GitHub
Orcha’s GitHub integration is a read-only pull-request mirror. There’s no GitHub App to install and no OAuth scopes to grant: you add a single repository webhook, and from then on every pull request that names a ticket appears in that ticket’s Changes tab. Deliveries flow one way — GitHub → Orcha — so Orcha can never push, comment, or change anything in your repo.
Link a repository
Section titled “Link a repository”Repository links live under Admin → Repository Links (you need an admin Role in the organization).
- Click Link a repository. Optionally give the link a label — it only helps you tell pending links apart before the repo is known; you don’t type the repository name.
- Click Generate webhook. Orcha shows you two values exactly once:
- a Payload URL — unique to this link, e.g.
https://api.orcha.run/github/webhook/<token> - a Secret — the key GitHub signs each delivery with
- a Payload URL — unique to this link, e.g.
- Copy both before closing the dialog. The secret is never stored in a form you can read back — if you lose it, remove the link and create a new one.
Add the webhook in GitHub
Section titled “Add the webhook in GitHub”In your repository on GitHub, open Settings → Webhooks → Add webhook and fill in:
| Field | Value |
|---|---|
| Payload URL | The Payload URL from Orcha |
| Content type | application/json |
| Secret | The Secret from Orcha |
| Which events | Let me select individual events → check Pull requests only |
| Active | ✓ |
Choose Pull requests and nothing else. Orcha only acts on pull-request events; deselect “Pushes” — push and the per-commit synchronize event are ignored, so leaving them on just sends deliveries that do nothing. (Adding a webhook requires repo-admin rights, which is exactly why a valid delivery is enough to prove you control the repo.)
Activation
Section titled “Activation”A new link starts Pending — the row reads “Awaiting the first webhook delivery.” GitHub sends a ping automatically the moment you save the webhook; Orcha verifies its HMAC-SHA256 signature against your secret, records the repository it came from, and flips the link to Active (green badge). No extra step is needed — that first ping is the proof.

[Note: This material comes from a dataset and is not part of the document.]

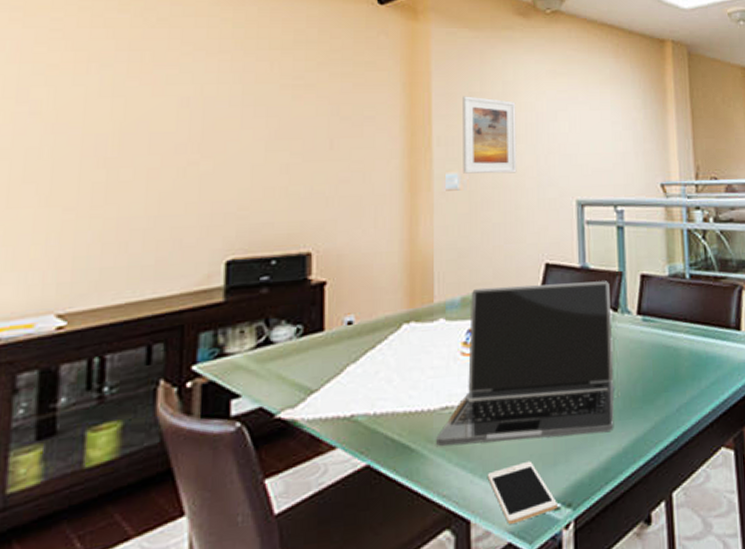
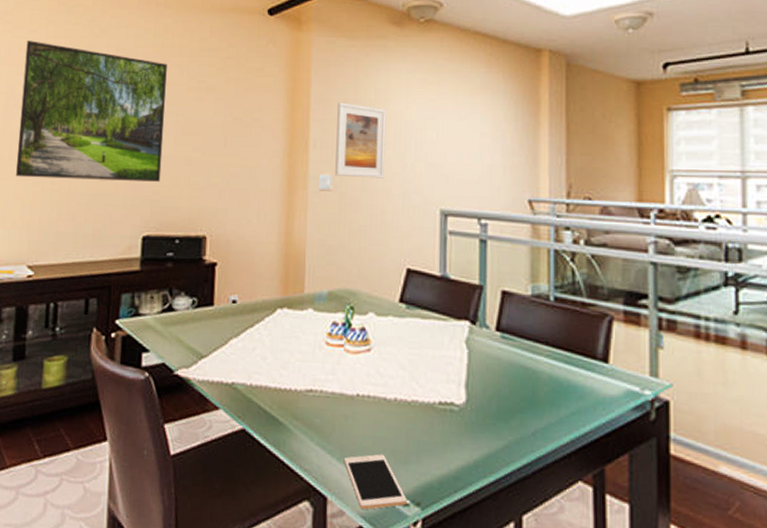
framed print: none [34,32,253,204] -> present [16,41,167,182]
laptop: present [436,281,614,447] -> none [301,284,469,442]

If the link stays Pending, the delivery didn’t verify. Check GitHub’s Recent Deliveries tab on the webhook: a 401 means the secret or Payload URL is wrong.

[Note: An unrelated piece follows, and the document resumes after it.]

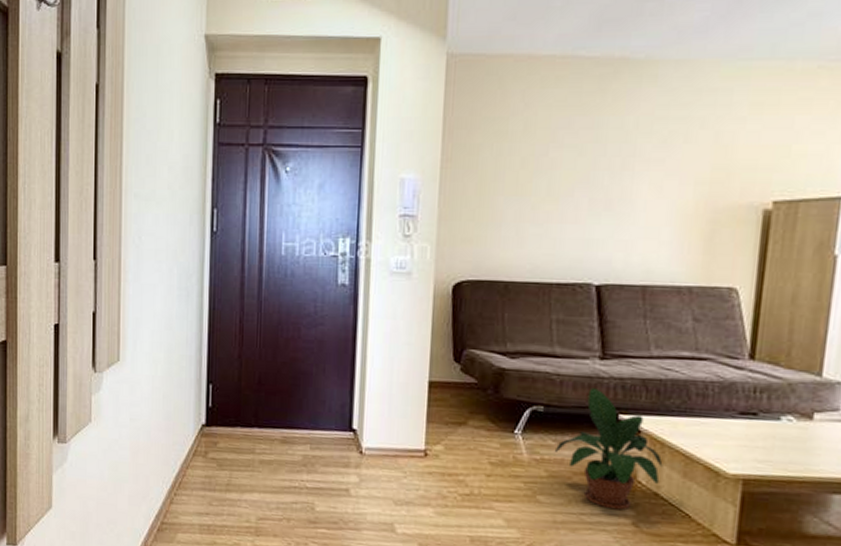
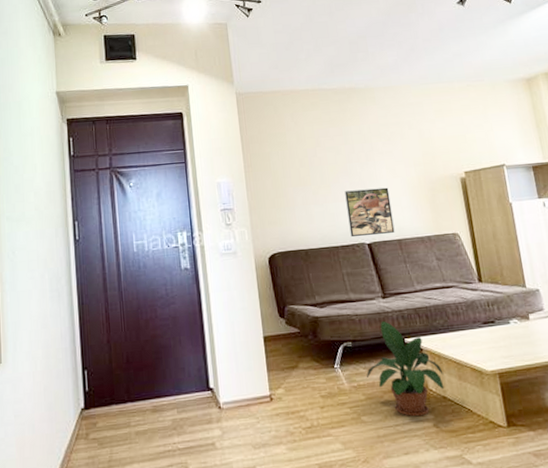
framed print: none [573,209,646,275] -> present [345,187,395,238]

Each repository can be held by only one active link. Pending links never reserve a repo, so the first signed delivery wins.
How a pull request reaches a ticket
Section titled “How a pull request reaches a ticket”Orcha doesn’t guess — it reads ticket refs out of the pull request. A ticket ref is a product code and the ticket’s number, like BUGS-1 or INFRA-42. On every delivery, Orcha scans the PR’s branch name and title for refs and links the PR to each published ticket they resolve to in your organization.
To get a PR onto a ticket, put its ref in either place:
- Branch name:
feature/BUGS-1-fix-login - PR title:
Fix login redirect (BUGS-1)
Notes on matching:
- Product codes match case-insensitively —
bugs-1andBUGS-1are the same ref. - A PR can name several tickets; it appears on all of them.
- The link set is re-derived on every update. Edit the title to drop a ref and the PR drops off that ticket; the mirror always reflects the PR’s current branch and title.
- A PR that names no ticket is simply ignored — unrelated PRs never pile up.
- The ticket must be published; refs to drafts or unknown products are dropped silently.
The Changes tab
Section titled “The Changes tab”Open a ticket and select Changes to see its linked pull requests. Each row shows:
- a state badge — Open (green), Draft (gray), Merged (purple), or Closed (red)
- the PR title and
#number - the author’s GitHub login
- when GitHub last updated it
- a link out to the PR on GitHub
The tab is purely a reflection of GitHub. Everything you act on — reviews, merges, comments — happens on GitHub; Orcha just keeps the ticket in sync.
Self-hosting
Section titled “Self-hosting”Nothing changes except the host. The Payload URL Orcha generates already points at your own deployment’s API origin (for the hosted version that’s api.orcha.run; self-hosted, it’s your configured API domain), so you paste whatever the dialog gives you. The same webhook secret and application/json content type apply.
What it doesn’t do
Section titled “What it doesn’t do”This is a deliberately small, one-way integration (see ADR 0011):
- No write-back. Orcha never creates branches, comments, statuses, or PRs.
- No polling or backfill. Only pull requests opened or updated after the webhook is live are mirrored — it’s forward-only.
- No commit-level detail. Pushing new commits (
synchronize) doesn’t change a PR’s state, title, or draft flag, so it isn’t mirrored.